Results from an AI trained to identify brick kilns. The proposed brick kilns are surrounded by yellow boxes.

Foody et al., 2019

This is useful work: the problem of slavery can’t be tackled in the region without identifying their locations, and one of these kilns has already been raided, resulting the freedom of 24 slaves. But more work is needed. Her previous study didn’t identify the locations of all brick kilns, only a sample, and the region is too large to pore through manually. Crowdsourcing takes time and resources to complete and verify, and even if all brick kilns in the region were investigated, more would surely crop up in the future. Therefore, Boyd began to work on developing an A.I. that could identify brick kilns automatically from satellite data.

Machine-learning algorithms like the one Boyd used work by having humans “teach” the algorithm what it’s looking for. Humans first tagged brick kilns from a small sample of satellite imagery; these are often circular or oval-shaped with a large chimney in the center. This sample was then fed to the machine-learning algorithm. Then, using the patterns identified by humans, the algorithm searched through other satellite data and pointed out places that matched the pattern. If the algorithm mistakenly selected areas that merely resemble brick kilns, those were used to refine the algorithm, teaching it what may a brick kiln is not.

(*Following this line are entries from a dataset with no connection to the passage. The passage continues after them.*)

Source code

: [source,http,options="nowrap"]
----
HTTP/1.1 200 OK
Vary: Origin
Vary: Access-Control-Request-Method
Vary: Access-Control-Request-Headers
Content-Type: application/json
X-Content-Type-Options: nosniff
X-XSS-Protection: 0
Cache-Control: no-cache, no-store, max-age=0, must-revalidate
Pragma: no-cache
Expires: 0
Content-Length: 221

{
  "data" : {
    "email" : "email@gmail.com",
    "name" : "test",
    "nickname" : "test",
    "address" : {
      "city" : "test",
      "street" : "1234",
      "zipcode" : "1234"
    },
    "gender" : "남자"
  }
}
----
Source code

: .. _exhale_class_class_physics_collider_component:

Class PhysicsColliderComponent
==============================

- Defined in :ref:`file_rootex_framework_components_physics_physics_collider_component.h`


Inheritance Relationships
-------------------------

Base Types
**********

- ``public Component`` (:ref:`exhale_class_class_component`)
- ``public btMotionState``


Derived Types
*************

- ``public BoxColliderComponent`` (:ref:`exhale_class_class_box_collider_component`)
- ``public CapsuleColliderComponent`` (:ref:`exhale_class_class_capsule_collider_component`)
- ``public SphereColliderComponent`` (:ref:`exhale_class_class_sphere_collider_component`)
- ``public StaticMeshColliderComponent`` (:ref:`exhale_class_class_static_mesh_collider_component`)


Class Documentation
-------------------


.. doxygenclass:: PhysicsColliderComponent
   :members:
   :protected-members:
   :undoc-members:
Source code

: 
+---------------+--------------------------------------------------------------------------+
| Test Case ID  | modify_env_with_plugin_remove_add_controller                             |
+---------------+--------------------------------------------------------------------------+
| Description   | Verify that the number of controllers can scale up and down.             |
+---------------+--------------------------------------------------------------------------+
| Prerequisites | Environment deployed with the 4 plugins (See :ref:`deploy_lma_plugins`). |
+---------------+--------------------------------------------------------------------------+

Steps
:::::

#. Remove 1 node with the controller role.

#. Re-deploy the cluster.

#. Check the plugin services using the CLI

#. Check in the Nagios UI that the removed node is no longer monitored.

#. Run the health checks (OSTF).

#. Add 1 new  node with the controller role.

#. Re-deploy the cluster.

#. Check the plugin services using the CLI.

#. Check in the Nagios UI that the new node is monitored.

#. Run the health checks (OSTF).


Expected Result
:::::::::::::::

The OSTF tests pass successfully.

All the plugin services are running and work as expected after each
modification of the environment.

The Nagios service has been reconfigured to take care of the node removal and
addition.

In the small slice of the Brick Belt that Boyd and colleagues analyzed, their machine-learning algorithm identified 95.08 percent of the brick kilns in the region. While missing any potential sites of slavery — even just 5 percent — is a serious issue, the algorithm can be tweaked to overestimate the number of brick kilns. The advantage of this approach is that, although it would select many regions that were not brick kilns, it wouldn’t miss any actual brick kilns either.

The future of the anti-slavery fight

It’s important to note that although slave labor at brick kilns represents just a small segment of the global slave trade, using an A.I.-driven approach as Boyd and colleagues did is a generalizable strategy. Slavery can appear in many forms, but it frequently leaves a physical mark upon the earth. Mining, fishing, brick-making, and other industries that commonly use slave labor can’t be easily hidden from satellites in space. Previous efforts, such as tracking fishing ships or uncovering slave labor in Bangladeshi mangroves, has relied on human volunteers who are subject to error and can only work so fast. It may very well be the case that future anti-slavery efforts will rely on A.I. to root out slavery regardless of how it manifests.